**PROBLEM REQUIREMENTS**
Recast the listing below as a two-column CSV with the headers field and value, one row per line, covering only the span from the line containing "order: Asterales" through the end of the listing. Put each side in a single quoted field, with any line breaks turned into spaces.

**GIVEN DATA**

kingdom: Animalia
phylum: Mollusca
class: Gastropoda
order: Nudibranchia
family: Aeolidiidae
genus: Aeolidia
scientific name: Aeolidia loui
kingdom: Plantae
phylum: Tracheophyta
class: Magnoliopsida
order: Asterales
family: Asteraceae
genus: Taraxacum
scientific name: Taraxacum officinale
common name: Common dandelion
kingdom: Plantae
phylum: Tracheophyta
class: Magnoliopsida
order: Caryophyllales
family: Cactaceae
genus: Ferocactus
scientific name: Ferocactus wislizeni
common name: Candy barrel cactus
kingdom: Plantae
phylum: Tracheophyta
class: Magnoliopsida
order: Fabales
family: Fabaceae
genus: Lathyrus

**ANSWER FOR THE TASK**
field,value
"order:","Asterales"
"family:","Asteraceae"
"genus:","Taraxacum"
"scientific name:","Taraxacum officinale"
"common name:","Common dandelion"
"kingdom:","Plantae"
"phylum:","Tracheophyta"
"class:","Magnoliopsida"
"order:","Caryophyllales"
"family:","Cactaceae"
"genus:","Ferocactus"
"scientific name:","Ferocactus wislizeni"
"common name:","Candy barrel cactus"
"kingdom:","Plantae"
"phylum:","Tracheophyta"
"class:","Magnoliopsida"
"order:","Fabales"
"family:","Fabaceae"
"genus:","Lathyrus"